If you believe it accords with your original view of Savage's thinking, then I'm not going to disagree with you. That's why I said you could judge for yourself what his view is. He did say,
"Your fears are well founded, WNW: On your wedding night, your new husband will most likely find you to be inept--because you will be inept. Sex is a complicated business, WNW, and getting good at it takes time, practice, and experience. People don't expect to be good drivers the first time they get behind the wheel, or to bake a perfect cake the first time they walk into a kitchen, so why do they expect to be mind-blowing lovers the very first time they have sex?
"Anyway, kiddo, there are no sex tips that can make an inexperienced virgin fuck like a seasoned pro on her wedding night. If you can't bring yourself to run out and sleep with, oh, 50 or so guys before your wedding night, you're just going to have to embrace and celebrate your sexual ineptitude."
I am fully aware that this is not actually an endorsement of going out and sleeping with 50 guys, but I'm pretty sure we all see where he's coming from. I used similar hyperbole above with my "couple of hundred people" line above which you insisted on taking literally.
In any event, I'm not actually interested in Dan Savage's opinion. I don't believe he has any insights on why marriages work or fail which anyone should bother to listen to. I was just explaining what I meant above by using him as an example of the thinking I was describing.
What can I say? I've heard/read a lot more Savage than Stevens, and so I knew to take his "50" comment a particular way, whereas your "hundreds" comment I immediately saw as contradicting what Savage typically argues. I had no reason to believe, from some broader context, that you meant it as hyperbolic. (I don't insist on taking it literally if you say now that it was meant otherwise.)

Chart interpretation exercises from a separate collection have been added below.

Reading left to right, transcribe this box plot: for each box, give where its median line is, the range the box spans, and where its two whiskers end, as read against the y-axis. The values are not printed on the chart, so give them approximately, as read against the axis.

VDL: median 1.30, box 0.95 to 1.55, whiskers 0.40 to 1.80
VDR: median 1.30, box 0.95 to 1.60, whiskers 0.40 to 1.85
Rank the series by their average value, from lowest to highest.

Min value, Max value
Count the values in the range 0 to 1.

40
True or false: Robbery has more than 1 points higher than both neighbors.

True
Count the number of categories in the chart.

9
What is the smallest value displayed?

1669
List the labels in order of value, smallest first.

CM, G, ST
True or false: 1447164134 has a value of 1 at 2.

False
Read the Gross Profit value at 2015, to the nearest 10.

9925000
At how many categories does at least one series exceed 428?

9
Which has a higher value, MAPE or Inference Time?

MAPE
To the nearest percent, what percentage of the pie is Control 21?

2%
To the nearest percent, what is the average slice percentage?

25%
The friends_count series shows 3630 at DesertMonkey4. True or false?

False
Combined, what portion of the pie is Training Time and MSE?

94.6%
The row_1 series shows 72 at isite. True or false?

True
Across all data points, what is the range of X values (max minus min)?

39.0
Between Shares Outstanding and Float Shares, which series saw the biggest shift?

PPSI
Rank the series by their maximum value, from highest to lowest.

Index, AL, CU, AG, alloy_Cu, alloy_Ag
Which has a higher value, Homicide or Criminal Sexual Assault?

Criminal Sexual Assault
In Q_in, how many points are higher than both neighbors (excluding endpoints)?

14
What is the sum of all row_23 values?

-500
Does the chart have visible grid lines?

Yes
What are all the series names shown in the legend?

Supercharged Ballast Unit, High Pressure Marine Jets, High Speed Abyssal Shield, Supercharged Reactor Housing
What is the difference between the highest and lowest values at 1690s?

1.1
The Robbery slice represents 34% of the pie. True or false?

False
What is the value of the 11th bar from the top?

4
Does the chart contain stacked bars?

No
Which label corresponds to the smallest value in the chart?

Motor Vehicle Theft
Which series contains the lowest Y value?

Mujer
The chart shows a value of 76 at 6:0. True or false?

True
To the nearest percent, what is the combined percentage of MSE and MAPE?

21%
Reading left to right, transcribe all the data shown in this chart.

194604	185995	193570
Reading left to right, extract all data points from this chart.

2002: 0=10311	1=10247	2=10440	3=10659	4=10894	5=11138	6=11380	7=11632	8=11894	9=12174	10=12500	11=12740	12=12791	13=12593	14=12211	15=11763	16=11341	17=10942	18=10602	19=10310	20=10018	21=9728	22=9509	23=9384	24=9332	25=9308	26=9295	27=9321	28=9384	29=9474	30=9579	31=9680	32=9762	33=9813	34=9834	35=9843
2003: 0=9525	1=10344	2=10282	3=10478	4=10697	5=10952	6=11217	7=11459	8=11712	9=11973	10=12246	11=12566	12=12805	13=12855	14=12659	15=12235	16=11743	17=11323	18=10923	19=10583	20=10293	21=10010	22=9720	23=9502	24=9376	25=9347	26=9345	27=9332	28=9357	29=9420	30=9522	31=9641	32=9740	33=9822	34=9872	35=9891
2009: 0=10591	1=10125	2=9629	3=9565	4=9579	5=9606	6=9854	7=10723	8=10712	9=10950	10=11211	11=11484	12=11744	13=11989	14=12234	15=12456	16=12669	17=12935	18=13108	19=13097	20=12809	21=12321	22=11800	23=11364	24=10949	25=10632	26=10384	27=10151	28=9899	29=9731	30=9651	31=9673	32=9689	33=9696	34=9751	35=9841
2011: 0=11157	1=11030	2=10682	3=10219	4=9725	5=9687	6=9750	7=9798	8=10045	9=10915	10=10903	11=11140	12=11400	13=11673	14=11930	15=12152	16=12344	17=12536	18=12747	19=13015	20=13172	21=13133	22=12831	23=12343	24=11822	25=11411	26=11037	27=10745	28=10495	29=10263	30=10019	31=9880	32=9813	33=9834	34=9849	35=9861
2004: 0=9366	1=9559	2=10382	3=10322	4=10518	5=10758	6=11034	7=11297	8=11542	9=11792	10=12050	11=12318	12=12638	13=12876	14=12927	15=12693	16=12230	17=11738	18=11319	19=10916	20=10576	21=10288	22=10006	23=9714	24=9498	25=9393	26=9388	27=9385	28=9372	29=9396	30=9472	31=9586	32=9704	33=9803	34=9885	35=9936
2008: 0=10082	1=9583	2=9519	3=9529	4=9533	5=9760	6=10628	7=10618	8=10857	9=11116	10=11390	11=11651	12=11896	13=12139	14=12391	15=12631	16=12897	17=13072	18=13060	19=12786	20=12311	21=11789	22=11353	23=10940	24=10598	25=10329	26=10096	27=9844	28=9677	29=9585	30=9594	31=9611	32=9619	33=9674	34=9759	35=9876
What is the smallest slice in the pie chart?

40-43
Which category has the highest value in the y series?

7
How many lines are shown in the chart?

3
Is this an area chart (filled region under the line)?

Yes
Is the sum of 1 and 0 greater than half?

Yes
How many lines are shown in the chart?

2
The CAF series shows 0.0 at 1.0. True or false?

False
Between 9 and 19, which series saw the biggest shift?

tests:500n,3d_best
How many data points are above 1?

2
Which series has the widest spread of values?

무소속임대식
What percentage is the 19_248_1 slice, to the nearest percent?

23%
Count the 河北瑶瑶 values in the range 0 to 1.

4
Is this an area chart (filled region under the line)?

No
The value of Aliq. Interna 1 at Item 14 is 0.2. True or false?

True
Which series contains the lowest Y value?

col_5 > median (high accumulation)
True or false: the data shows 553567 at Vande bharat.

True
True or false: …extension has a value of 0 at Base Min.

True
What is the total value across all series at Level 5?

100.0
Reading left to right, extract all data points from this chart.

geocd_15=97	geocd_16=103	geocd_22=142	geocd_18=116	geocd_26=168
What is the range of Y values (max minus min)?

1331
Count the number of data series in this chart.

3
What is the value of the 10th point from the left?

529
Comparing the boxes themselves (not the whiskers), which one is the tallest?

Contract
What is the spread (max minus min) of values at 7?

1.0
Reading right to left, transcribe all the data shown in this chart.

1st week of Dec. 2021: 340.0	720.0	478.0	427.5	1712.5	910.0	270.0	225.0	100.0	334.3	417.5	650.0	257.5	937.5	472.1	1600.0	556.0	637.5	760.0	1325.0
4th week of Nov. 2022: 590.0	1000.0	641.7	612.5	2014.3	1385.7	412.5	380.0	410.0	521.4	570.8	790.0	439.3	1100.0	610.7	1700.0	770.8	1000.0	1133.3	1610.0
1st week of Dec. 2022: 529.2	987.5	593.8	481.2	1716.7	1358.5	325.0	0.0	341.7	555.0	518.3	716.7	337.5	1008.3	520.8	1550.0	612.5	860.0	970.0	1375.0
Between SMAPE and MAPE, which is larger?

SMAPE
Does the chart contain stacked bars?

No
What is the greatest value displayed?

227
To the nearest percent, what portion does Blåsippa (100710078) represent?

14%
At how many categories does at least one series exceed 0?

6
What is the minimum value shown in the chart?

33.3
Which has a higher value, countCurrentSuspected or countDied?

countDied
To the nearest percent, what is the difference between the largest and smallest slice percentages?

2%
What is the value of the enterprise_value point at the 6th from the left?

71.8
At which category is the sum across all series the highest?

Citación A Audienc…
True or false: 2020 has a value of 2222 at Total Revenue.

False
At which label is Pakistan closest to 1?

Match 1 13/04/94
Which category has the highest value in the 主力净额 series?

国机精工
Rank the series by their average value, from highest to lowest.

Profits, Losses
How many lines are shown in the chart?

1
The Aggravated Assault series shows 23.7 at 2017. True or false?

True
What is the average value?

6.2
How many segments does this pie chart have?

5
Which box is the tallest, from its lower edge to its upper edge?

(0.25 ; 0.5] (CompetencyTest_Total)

Anyway, I was correcting what I thought was a misinterpretation of Savage's message not only because I imagined you were interested in his actual views (I accept that you're not), but on the slight off-chance someone else who is interested is reading this thread and might get the wrong idea of what Savage is about. I disagree with him in some areas, but think he does give fairly sound advice, and so I thought it was important to correct the idea that he urges promiscuity.